- [Exercise directions]: Output exactly the line containing "Vodafone und BVB siehst Du in" and each line after it through the last line of the records, and nothing else.

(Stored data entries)
..............................

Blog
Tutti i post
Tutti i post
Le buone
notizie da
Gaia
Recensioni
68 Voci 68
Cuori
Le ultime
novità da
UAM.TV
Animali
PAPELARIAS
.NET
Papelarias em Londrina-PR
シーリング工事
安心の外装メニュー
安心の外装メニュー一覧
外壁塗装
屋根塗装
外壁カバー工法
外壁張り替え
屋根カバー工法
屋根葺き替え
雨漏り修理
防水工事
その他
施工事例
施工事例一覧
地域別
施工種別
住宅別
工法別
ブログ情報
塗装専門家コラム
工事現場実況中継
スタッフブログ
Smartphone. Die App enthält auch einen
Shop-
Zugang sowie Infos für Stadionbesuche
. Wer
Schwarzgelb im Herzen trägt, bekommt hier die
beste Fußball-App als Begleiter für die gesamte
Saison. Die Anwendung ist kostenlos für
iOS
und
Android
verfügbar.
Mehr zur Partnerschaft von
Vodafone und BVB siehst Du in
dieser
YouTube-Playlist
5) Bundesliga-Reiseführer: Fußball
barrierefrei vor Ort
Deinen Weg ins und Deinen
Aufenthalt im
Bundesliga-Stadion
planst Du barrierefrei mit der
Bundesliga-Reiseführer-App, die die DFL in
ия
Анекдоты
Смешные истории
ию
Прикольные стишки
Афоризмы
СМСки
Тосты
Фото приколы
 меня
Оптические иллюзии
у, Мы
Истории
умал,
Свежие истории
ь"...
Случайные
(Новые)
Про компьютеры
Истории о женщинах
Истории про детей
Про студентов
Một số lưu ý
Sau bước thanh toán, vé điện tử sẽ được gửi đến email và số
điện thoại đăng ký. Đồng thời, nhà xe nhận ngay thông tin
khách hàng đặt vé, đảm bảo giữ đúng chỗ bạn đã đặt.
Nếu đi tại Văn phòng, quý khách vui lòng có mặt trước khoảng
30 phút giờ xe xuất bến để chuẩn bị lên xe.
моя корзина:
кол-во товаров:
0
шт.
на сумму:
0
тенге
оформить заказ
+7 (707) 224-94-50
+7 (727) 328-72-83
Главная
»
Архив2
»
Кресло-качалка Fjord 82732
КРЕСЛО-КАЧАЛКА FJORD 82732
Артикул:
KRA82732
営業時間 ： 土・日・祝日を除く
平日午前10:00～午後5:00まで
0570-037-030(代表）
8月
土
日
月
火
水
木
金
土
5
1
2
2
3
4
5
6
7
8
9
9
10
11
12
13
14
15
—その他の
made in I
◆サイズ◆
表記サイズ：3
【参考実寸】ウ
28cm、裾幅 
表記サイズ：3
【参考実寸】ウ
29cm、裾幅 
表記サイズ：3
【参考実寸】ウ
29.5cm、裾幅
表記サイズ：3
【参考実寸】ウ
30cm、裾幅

..............................

- [Task answer]:
Vodafone und BVB siehst Du in
dieser
YouTube-Playlist
5) Bundesliga-Reiseführer: Fußball
barrierefrei vor Ort
Deinen Weg ins und Deinen
Aufenthalt im
Bundesliga-Stadion
planst Du barrierefrei mit der
Bundesliga-Reiseführer-App, die die DFL in
ия
Анекдоты
Смешные истории
ию
Прикольные стишки
Афоризмы
СМСки
Тосты
Фото приколы
 меня
Оптические иллюзии
у, Мы
Истории
умал,
Свежие истории
ь"...
Случайные
(Новые)
Про компьютеры
Истории о женщинах
Истории про детей
Про студентов
Một số lưu ý
Sau bước thanh toán, vé điện tử sẽ được gửi đến email và số
điện thoại đăng ký. Đồng thời, nhà xe nhận ngay thông tin
khách hàng đặt vé, đảm bảo giữ đúng chỗ bạn đã đặt.
Nếu đi tại Văn phòng, quý khách vui lòng có mặt trước khoảng
30 phút giờ xe xuất bến để chuẩn bị lên xe.
моя корзина:
кол-во товаров:
0
шт.
на сумму:
0
тенге
оформить заказ
+7 (707) 224-94-50
+7 (727) 328-72-83
Главная
»
Архив2
»
Кресло-качалка Fjord 82732
КРЕСЛО-КАЧАЛКА FJORD 82732
Артикул:
KRA82732
営業時間 ： 土・日・祝日を除く
平日午前10:00～午後5:00まで
0570-037-030(代表）
8月
土
日
月
火
水
木
金
土
5
1
2
2
3
4
5
6
7
8
9
9
10
11
12
13
14
15
—その他の
made in I
◆サイズ◆
表記サイズ：3
【参考実寸】ウ
28cm、裾幅 
表記サイズ：3
【参考実寸】ウ
29cm、裾幅 
表記サイズ：3
【参考実寸】ウ
29.5cm、裾幅
表記サイズ：3
【参考実寸】ウ
30cm、裾幅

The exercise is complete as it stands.